SOURCE DOCUMENT ▸
# # #

Create a Windows iSCSI Storage Server
Microsoft Windows Server operating systems are capable of acting as centralized storage servers for other computers on the network much like having a standalone SAN (Storage Area Network). This way you can provide shared storage for many computers all from one place and provide features such as fault tolerance to better protect data. It also allows you a way to backup date from one location rather than having to back up several computers.
Once you get your server setup with shared storage all the client computers need to do is connect to that server and then they will be allowed use its attached storage assuming you allow them to. There are ways to lock down what computers can access what storage so you don’t have to worry about unauthorized access.
In this article we will show you how to configure a Windows 2016 Server as an iSCSI (Internet Small Computer System Interface) storage server and then how to connect a client computer to that server’s storage. iSCSI is used to send the SCSI command over networks and is a block level storage type. It uses an iSCSI initiator on a client and an iSCSI target on a storage device or in our case the Windows server. Since iSCSI uses Ethernet it’s a good choice for storage if you don’t want to add a new infrastructure to your network such as Fiber Channel storage.

# # #

TASK INSTRUCTIONS ▸ Does each statement agree with the article on setting up a Windows iSCSI storage server? Answer yes or no for each, and quote the words from the article that decide it. (a) iSCSI is a block level storage type. (b) The article configures a Windows 2012 Server. (c) The client computer uses an iSCSI target.

(Stored items from a collection)
# # #

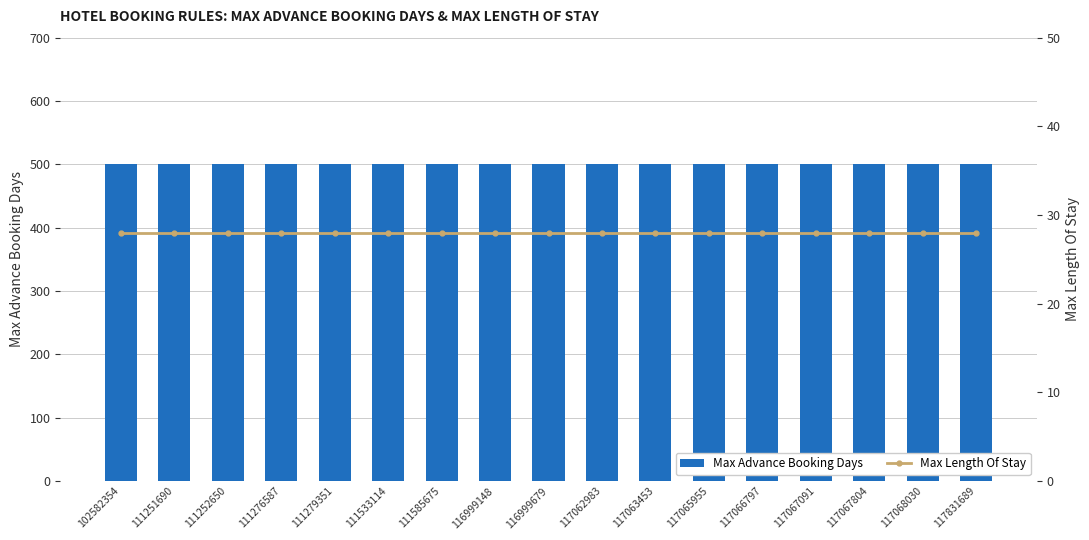

At how many categories does at least one series exceed 373?

17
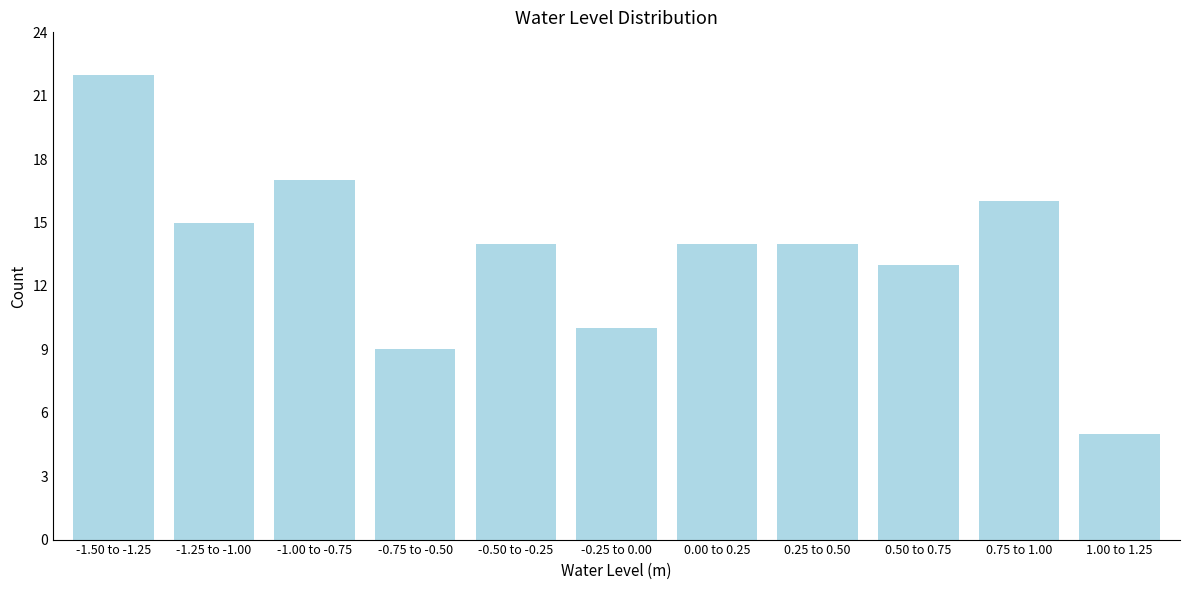

Reading right to left, transcribe all the data shown in this chart.

1.00 to 1.25=5	0.75 to 1.00=16	0.50 to 0.75=13	0.25 to 0.50=14	0.00 to 0.25=14	-0.25 to 0.00=10	-0.50 to -0.25=14	-0.75 to -0.50=9	-1.00 to -0.75=17	-1.25 to -1.00=15	-1.50 to -1.25=22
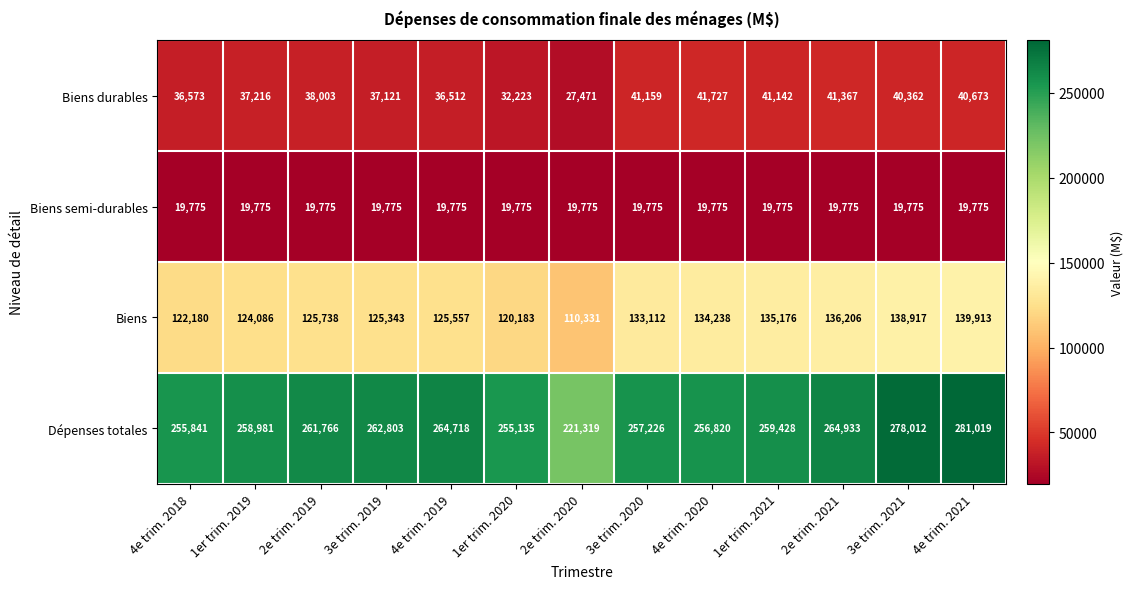

What is the difference between the second highest and second lowest values in the Dépenses totales series?

22877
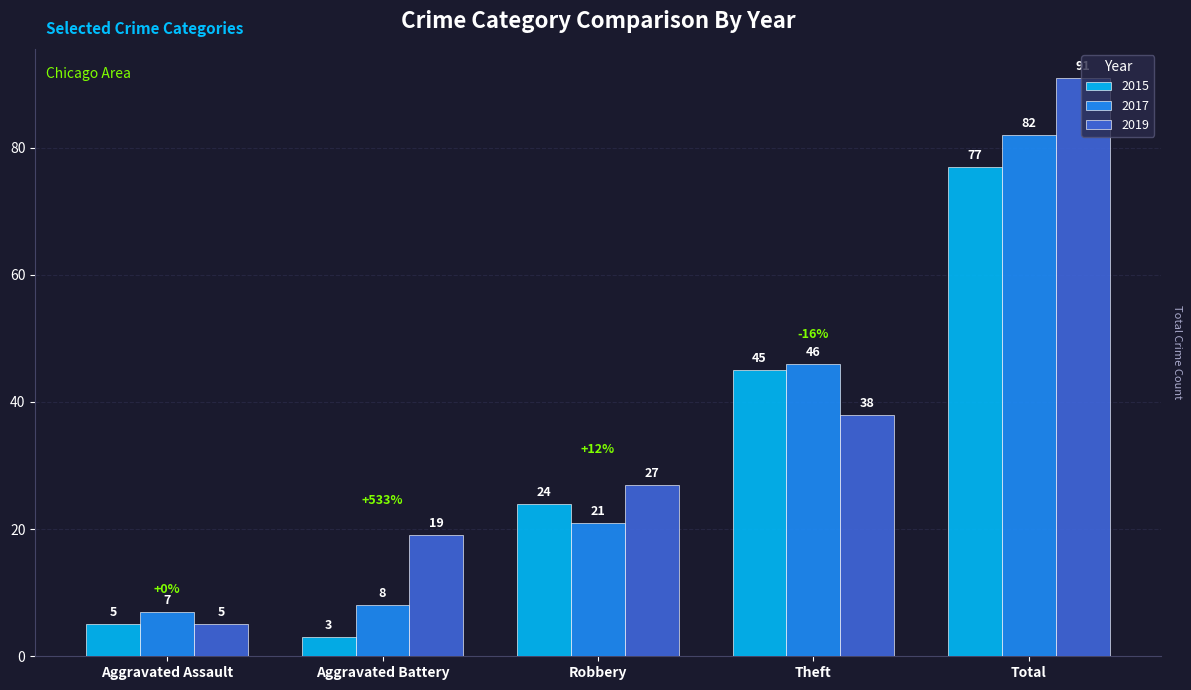

Which series has the widest spread of values?

2019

# # #

RESPONSE AREA ▸
(a) Yes: "is a block level storage type"
(b) No: "configure a Windows 2016 Server"
(c) No: "It uses an iSCSI initiator on a client"